Rezension zu "Das Erbe des Barbiers" von Osanna Stephan
Ich habe mich für dieses Buch entschieden, da mich das handgezeichnete, altertümliche Cover und die eher ungewöhnliche Thematik „Barbier“ angesprochen hatten. Es ging mir darum, mal wieder etwas Neues zu entdecken, meinen Horizont zu erweitern und dabei dennoch spannend unterhalten zu werden. All das bietet dieses wunderbar geschriebene Buch.
Katharina ist eine quirlige und lebensfrohe Journalistin, die Tür an Tür mit ihrem geliebten Bruder Jo und dessen schwangerer Frau Elli wohnt, die auch ihre beste Freundin ist.
Eines Tages findet sie auf dem Dachboden ihres Elternhauses einen ominösen Messingteller mit der Gravur „Stuß 1770“ und begibt sich auf Ahnenforschung in die Zeit des Rokoko.Ihr Vorfahr Friedrich August Stuß absolvierte, zunächst nur auf Drängen seines widerwärtigen Großvaters, eine Lehre zum Barbier.
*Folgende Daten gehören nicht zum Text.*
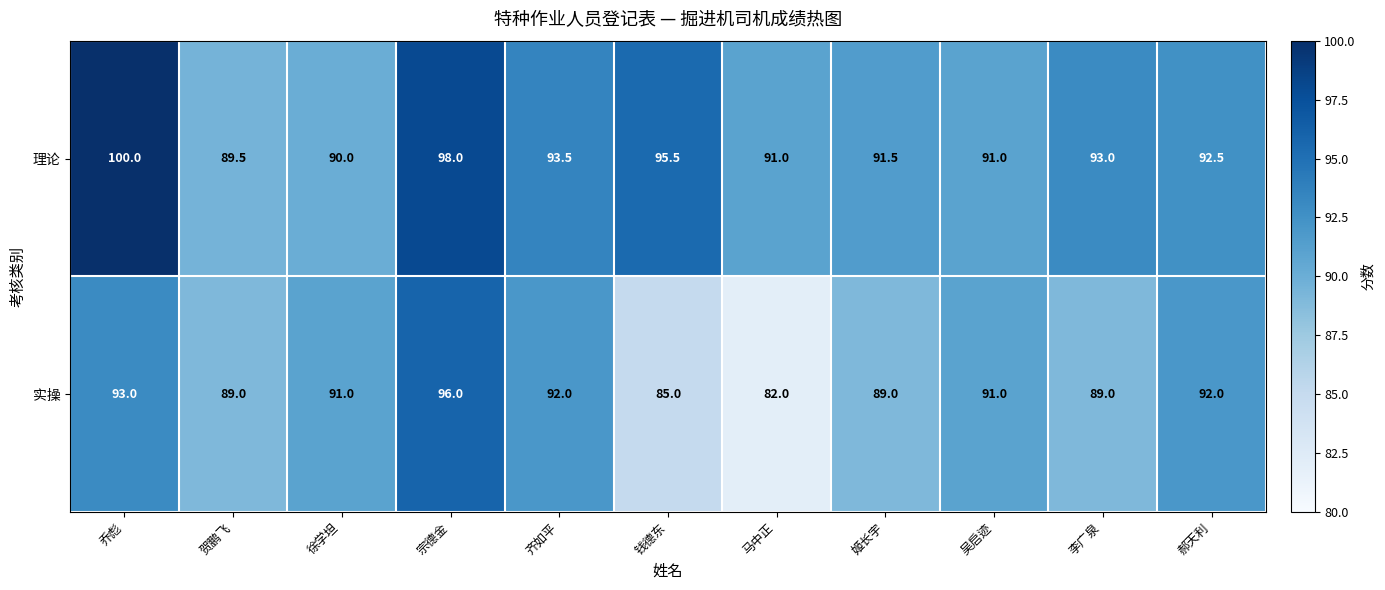

List the series in order of their peak value, lowest first.

实操, 理论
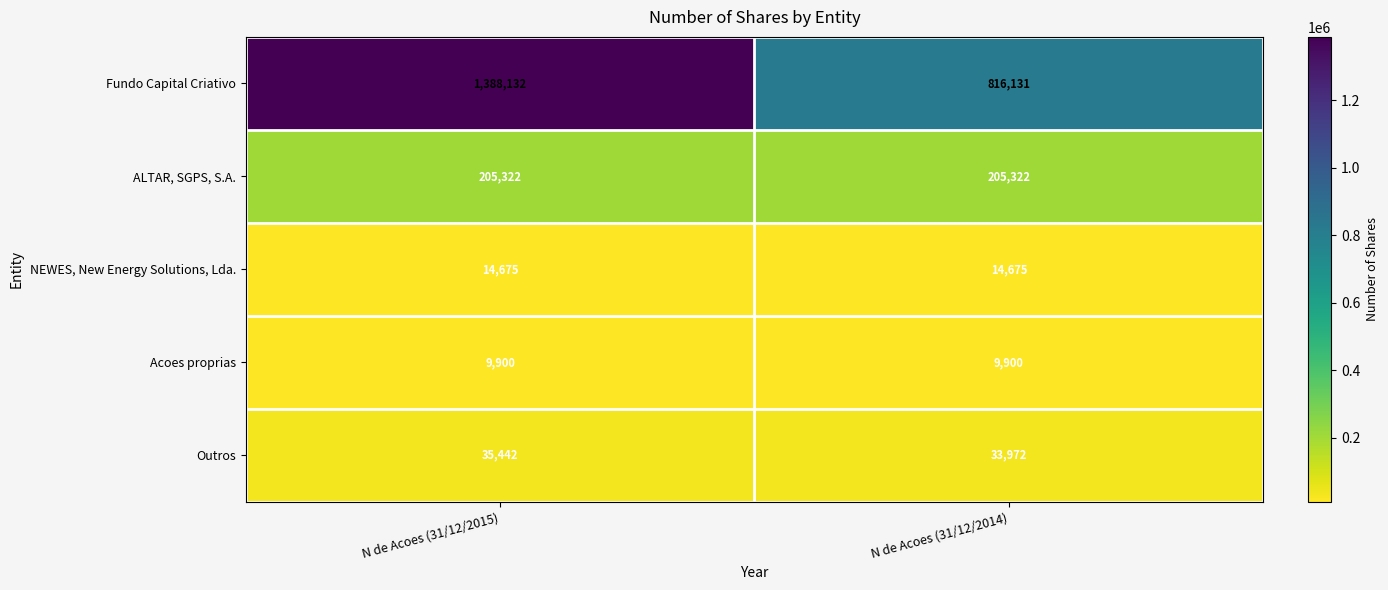

What is the total value across all series at N de Acoes (31/12/2014)?

1080000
Der Leser erfährt, dass neben dem Rasieren und Haareschneiden auch Tätigkeiten eines Wund- und Zahnarztes zu den Pflichten eines Barbiers in jener Zeit gehörten. Friedrich findet darin schließlich seine Passion, begibt sich auf Wanderschaft und wird als Feldarzt in die Wirren des siebenjährigen Preußisch-Habsburgischen Krieges verwickelt. Besonders interessant fand ich die Schilderungen über die Schlacht bei Torgau, in der Friedrich als Arzt über sich hinauswächst und mit dem Elend des Krieges konfrontiert wird.Aber auch um das Finden der Liebe, den schmerzlichen Verlust dieser und die Hoffnung auf ein neues Glück, geht es im Leben Friedrichs, aber auch Katharinas.
Geschickt und stets passend wechselt die Autorin die beiden Erzählstränge im Rokoko und in der Jetztzeit ab. Wie Friedrich hat auch Katharina eine heimliche Liebe, die sie vor ihrer Familie verbergen muss. Diese nimmt eine spannende Wendung, die hier natürlich nicht verraten werden darf.Alles in allem wurde ich von dem Buch wunderbar unterhalten. Der Erzählstil der Autorin ist lebendig, teilweise sogar zu frech für die Mitte des achtzehnten Jahrhunderts. Aber das ist auch gut so, denn wer will schon einen staubtrockenen, von Konventionen gezügelten Roman lesen? Hier und da gab es einige Tippfehler und die Absätze in den Dialogen fehlten, das tat dem Lesespaß aber keinen Abbruch. Ein wirklich gut recherchiertes und liebevoll gestaltetes Buch, dem ich gerne die vollen fünf Sterne gebe.